On the other hand, if a policy does have an effect and we believe (for whatever reason) that it has no effect, the result is that we do not invest – or underinvest – in policies with solid evidence as to their effectiveness. We could call it the Type I error in development and it seems as egregious as Type II.
If this is too abstract, let me give you two examples of areas where one would hope that investments and policy reflect the evidence, but do not: migration and investing in young males in urban areas.
In my next blog, I will explore two additional examples where one should expect to see less but doesn’t: technologies in education (HT @felbarrera) and producer certification.
Perhaps they all are what Lant Pritchett (very unfortunately this classic is gated) has called “the strategic commitment to ignorance”.
1.Over 200 million people – 3.1% of the World’s population – migrate from one country to another every year, half of them women. According to the Gallup World Poll, more than 15% of the world’s population wants to migrate, and this can be more than 30% in the poorest countries. Between 10% and 15% migrate illegally at immense cost to themselves, their families (think human trafficking), and the public purse in every country along the migration route. Despite the massive (the trillion dollar question) – yes massive (even when using experimental data that “cleans” wage and GDP per capita comparisons-ungated here) evidence – as to the positive impacts of migration on both sending and recipient populations, restrictive migration policies are still prevalent in all developed countries. If California – during the gold rush in the 1850’s – had been an independent country with strict immigration policies, it certainly would not be what it is today: the 10th largest economy in the world. As the following graphs suggest (UK on the left), a big change in immigration policy is probably not feasible, but we know that even small changes will have immense and positive consequences.
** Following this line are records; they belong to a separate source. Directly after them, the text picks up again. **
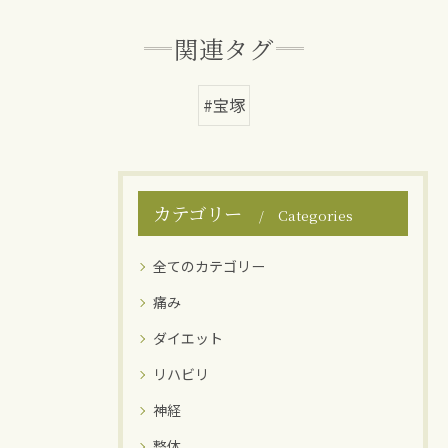
関連タグ
#宝塚
カテゴリー
Categories
全てのカテゴリー
痛み
ダイエット
リハビリ
神経
整体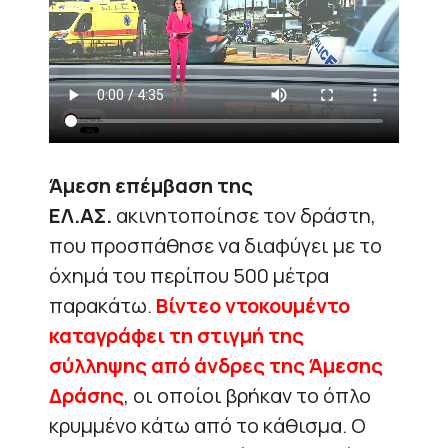
Άμεση επέμβαση της
ΕΛ.ΑΣ.
ακινητοποίησε τον δράστη,
που προσπάθησε να διαφύγει με το
όχημά του περίπου 500 μέτρα
παρακάτω.
Βίντεο ντοκουμέντο
καταγράφει τη στιγμή της
σύλληψης από άνδρες της Άμεσης
Δράσης
, οι οποίοι βρήκαν το όπλο
κρυμμένο κάτω από το κάθισμα. Ο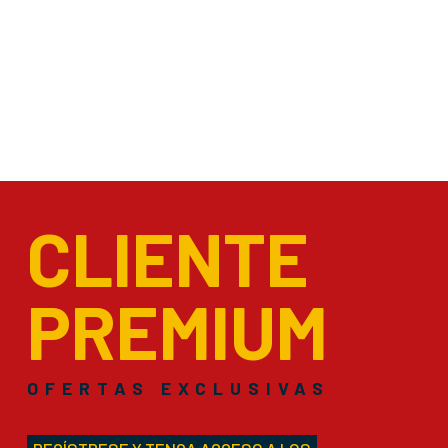
CLIENTE
PREMIUM
OFERTAS EXCLUSIVAS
2.Investing in women and girls is rightly at the core of today’s development agenda. The World Bank in its 2012 flagship report identified gender equality as a critical matter for development not only on its own right but also based on the copious evidence on its impact on human welfare and development. More than a merit good, in Musgrave´s terms. We also know that investing in microenterprises is extremely profitable. But it is less known that investing in microenterprises owned by urban males is even more profitable. The evidence casts doubt on the idea that capital (cash) alone will increase the profitability of female owned micro-enterprises, bearing in mind that in kind treatments do have a significant impact on their profitability in Ghana, particularly when the firms were initially more profitable and were past a subsistence level. This evidence is consistently strong in three continents (Mexico, Ghana and Sri Lanka (ungated here). This begs the question as to why there are so few policy efforts specifically directed at reducing barriers to capital for young urban males.
So it seems that for many programs, evidence is a threat to established practice. And as we will see in my next blog, paraphrasing Lant Pritchett, if a Program generates already sufficient support to be adequately funded then knowledge is a danger, too.